No one can tell you what you *should* major in. The best way to determine the answer to that question is to evaluate your strengths and your weaknesses. A good start to do this is to speak with your guidance counselor in school and ask to take the various career/occupational assessments. Based on your self-reported answers, it will recommend careers that are well suited to your interests. Researching those careers to ascertain what type of training and/or education you would need would then help you to see if you have the abilities to accomplish that training. I am a firm believer in, "if you want something bad enough, you can make it happen." But from a realistic point of view, if the career that comes up as being suited for you requires a great deal of math, for example, and your overall grades for many years in math have not been stellar, or you simply do not like math, chances are, you may not really enjoy that career. You need to take a hard look at yourself and honestly assess whether you would be willing to do something that you may not like. Remember, a career is a long term thing. And yes, while you can change careers, after your initial schooling and acclimatization into a career, it becomes very difficult timewise, and financially to change careers, especially if the new career is radically different from the one for which you already have been trained.
Whatever you do, please don't make a decision based on salary expectations alone.
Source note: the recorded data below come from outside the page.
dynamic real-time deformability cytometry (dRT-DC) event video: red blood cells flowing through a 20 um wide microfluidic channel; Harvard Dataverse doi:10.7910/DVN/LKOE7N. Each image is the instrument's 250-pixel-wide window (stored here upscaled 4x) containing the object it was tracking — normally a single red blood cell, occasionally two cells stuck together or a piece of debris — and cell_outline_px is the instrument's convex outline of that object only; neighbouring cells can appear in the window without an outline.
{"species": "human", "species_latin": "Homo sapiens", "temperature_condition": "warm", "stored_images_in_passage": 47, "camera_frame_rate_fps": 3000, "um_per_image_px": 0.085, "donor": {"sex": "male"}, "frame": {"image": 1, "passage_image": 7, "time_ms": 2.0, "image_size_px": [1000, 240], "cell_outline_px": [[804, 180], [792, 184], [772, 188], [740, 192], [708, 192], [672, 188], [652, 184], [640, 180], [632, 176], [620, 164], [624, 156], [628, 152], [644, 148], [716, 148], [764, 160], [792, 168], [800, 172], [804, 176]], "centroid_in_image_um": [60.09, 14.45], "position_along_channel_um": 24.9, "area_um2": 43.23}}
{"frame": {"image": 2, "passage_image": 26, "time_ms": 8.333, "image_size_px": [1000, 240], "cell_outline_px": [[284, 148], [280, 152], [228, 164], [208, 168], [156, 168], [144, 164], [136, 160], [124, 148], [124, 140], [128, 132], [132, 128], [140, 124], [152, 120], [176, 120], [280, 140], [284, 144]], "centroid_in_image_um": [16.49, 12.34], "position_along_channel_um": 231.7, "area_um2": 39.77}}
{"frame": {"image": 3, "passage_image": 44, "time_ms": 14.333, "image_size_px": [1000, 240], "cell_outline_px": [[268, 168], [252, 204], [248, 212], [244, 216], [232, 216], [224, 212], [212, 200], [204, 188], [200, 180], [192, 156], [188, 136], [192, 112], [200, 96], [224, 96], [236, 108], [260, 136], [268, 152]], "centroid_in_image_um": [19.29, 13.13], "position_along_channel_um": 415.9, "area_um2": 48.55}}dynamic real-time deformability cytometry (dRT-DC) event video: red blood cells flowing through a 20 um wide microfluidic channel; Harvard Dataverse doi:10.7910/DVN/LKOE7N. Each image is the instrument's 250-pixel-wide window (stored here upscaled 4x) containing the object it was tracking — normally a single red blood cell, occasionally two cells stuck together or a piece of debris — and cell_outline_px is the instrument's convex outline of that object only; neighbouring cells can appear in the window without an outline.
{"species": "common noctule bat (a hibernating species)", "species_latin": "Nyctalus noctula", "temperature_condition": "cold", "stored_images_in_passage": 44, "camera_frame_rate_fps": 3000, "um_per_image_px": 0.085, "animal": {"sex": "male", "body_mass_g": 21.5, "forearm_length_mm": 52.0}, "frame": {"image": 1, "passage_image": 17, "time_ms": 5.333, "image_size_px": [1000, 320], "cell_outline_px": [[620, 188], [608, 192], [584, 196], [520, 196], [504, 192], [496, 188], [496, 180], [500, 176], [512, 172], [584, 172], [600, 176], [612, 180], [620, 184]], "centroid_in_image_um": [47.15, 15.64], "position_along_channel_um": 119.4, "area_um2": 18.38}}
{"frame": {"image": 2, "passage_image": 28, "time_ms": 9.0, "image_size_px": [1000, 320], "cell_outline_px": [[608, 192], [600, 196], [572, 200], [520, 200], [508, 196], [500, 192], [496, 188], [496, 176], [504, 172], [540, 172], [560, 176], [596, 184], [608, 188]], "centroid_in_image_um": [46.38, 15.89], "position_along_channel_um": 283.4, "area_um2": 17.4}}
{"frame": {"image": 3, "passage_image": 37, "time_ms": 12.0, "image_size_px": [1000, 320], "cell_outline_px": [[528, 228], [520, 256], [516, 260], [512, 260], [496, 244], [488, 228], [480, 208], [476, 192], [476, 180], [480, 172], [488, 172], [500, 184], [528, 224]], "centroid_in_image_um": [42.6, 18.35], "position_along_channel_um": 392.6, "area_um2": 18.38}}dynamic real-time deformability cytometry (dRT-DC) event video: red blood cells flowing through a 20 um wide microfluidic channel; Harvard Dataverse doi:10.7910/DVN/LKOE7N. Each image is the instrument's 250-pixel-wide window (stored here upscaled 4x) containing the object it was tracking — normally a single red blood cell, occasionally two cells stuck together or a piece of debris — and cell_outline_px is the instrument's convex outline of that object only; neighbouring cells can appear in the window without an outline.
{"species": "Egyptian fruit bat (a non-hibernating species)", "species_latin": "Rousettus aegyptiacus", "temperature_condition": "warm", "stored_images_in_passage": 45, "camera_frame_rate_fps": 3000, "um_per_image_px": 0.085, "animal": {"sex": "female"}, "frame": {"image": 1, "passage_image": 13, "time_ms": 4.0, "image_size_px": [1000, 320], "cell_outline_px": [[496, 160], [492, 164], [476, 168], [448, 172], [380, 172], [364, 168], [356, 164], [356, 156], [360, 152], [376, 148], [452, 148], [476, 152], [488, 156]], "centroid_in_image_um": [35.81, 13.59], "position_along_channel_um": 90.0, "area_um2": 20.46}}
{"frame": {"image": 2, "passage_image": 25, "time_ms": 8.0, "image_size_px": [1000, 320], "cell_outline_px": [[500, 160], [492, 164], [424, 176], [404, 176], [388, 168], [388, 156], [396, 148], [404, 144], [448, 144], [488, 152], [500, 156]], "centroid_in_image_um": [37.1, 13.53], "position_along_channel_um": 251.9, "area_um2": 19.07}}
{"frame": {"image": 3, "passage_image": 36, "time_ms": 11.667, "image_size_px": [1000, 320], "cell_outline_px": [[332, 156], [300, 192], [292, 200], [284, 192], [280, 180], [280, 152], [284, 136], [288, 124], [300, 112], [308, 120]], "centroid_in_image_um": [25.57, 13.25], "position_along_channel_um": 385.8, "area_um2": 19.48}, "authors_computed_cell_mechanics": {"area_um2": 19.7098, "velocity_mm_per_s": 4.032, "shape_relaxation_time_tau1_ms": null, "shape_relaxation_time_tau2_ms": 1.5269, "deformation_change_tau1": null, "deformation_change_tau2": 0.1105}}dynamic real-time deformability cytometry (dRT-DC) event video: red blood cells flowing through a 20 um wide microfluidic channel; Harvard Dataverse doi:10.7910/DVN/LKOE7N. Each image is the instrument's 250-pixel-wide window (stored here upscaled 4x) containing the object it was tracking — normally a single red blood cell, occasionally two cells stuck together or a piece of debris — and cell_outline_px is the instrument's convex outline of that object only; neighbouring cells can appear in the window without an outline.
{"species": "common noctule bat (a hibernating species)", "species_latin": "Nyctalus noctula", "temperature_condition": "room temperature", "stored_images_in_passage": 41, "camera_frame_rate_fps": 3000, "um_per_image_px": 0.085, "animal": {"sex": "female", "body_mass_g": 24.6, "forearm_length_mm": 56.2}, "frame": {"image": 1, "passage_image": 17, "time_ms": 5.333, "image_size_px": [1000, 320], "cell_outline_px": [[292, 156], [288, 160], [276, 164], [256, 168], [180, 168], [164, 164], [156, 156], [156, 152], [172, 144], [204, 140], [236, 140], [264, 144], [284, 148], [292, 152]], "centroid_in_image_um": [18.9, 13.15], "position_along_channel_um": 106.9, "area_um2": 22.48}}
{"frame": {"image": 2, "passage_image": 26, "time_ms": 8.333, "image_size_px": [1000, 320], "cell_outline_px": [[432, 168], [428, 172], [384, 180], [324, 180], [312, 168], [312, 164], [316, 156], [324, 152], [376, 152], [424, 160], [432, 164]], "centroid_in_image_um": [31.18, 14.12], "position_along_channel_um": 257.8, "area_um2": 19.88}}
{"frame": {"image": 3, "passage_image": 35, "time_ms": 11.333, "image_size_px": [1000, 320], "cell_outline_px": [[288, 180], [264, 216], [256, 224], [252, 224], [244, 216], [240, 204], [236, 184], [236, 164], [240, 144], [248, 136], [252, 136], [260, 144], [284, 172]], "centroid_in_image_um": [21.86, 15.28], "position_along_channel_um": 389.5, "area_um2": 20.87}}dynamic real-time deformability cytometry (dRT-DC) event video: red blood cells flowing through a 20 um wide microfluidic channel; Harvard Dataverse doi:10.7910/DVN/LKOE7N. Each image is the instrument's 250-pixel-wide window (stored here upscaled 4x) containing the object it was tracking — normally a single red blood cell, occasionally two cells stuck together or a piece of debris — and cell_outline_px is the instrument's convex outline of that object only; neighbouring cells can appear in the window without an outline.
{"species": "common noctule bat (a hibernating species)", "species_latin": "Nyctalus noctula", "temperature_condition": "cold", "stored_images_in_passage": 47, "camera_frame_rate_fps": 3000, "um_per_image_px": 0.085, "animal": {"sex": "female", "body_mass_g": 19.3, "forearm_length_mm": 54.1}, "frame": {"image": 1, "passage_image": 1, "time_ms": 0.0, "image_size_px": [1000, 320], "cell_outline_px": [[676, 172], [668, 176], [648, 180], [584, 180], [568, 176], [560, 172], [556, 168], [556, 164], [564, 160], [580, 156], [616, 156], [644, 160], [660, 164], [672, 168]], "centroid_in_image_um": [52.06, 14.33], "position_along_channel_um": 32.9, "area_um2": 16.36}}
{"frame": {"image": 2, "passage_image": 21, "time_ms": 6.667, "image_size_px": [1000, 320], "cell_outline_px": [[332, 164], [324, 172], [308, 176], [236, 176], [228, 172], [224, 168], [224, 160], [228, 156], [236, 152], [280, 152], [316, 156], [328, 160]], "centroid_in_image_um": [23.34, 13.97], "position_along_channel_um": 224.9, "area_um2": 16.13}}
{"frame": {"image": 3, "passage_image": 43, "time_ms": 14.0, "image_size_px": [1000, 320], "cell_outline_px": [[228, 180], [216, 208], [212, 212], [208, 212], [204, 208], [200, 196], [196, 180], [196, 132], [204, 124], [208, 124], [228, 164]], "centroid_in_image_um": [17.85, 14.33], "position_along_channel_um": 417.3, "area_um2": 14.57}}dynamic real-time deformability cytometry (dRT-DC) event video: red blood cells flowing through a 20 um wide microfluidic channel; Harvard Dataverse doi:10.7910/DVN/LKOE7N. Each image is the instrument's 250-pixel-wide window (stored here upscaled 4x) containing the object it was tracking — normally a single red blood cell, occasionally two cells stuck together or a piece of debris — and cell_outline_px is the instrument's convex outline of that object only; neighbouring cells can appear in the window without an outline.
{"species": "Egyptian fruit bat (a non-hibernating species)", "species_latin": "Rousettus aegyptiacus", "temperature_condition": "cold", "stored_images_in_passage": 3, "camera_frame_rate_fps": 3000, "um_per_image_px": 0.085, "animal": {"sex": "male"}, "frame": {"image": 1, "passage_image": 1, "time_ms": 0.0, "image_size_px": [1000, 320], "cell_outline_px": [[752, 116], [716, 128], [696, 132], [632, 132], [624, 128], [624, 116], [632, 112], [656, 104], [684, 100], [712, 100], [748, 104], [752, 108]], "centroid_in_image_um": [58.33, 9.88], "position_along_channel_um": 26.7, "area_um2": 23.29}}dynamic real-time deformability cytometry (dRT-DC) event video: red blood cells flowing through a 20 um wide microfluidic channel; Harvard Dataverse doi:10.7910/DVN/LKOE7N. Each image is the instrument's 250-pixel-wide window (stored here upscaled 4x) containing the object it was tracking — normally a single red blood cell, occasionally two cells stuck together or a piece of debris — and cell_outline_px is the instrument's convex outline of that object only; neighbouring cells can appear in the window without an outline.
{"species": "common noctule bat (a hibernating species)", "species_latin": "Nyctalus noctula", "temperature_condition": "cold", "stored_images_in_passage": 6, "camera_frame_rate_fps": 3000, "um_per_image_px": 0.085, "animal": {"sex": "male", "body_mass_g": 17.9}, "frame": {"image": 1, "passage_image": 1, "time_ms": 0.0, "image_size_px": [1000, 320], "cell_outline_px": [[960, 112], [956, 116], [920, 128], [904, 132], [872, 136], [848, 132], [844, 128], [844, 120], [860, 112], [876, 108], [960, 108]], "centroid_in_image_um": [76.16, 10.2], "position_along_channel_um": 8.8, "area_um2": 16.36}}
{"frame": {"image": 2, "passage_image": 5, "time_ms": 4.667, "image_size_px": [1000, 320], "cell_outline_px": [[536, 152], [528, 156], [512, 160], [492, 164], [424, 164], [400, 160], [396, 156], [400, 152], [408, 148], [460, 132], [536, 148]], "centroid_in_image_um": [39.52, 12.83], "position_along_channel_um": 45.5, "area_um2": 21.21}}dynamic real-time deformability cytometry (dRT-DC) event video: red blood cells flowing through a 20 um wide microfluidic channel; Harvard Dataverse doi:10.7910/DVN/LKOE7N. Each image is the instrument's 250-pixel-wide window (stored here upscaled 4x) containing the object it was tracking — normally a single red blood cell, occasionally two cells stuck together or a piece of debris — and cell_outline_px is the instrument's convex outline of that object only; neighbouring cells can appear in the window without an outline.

Because I can tell you from experience, the novelty of being paid a high salary wears off pretty quickly if you don't enjoy the work. And then going to work becomes the most soul-stealing activity you will ever do. Find something you love to do, see if it is something with which you can make a living wage (contrary to popular belief, there ARE certain majors where you really won't be able to support yourself-- gender studies, for example, springs to mind!).
Also, don't rule out trades! Those are extremely necessary and are often recession proof! There are increasingly more available opportunities to get financial aid to acquire a trade. Explore those as well! Not everyone is suited to go to college and have an academic career-- which incidentally, is not a 'better" career path than a trade. In our society, where many of the previously lucrative types of jobs are being consistently outsourced to foreign countries, for many students, getting into a trade such as plumbing, electrical, or auto mechanics can result in becoming a small business owner who, especially with respect to trades, often become more successful than college educated individuals. If I had it to do over again, I would have definitely explored getting into a trade.
I hope this helps. I wish you all the success in all your future endeavors!
Patty recommends the following next steps:
- Consult with a guidance counselor to undergo career/vocational/occupational assessments.
- Investigate the educational requirements that result from the assessments.
- Explore various trades and the schools where you can acquire those skills, especially if those also appear as potential careers for which you may be suited.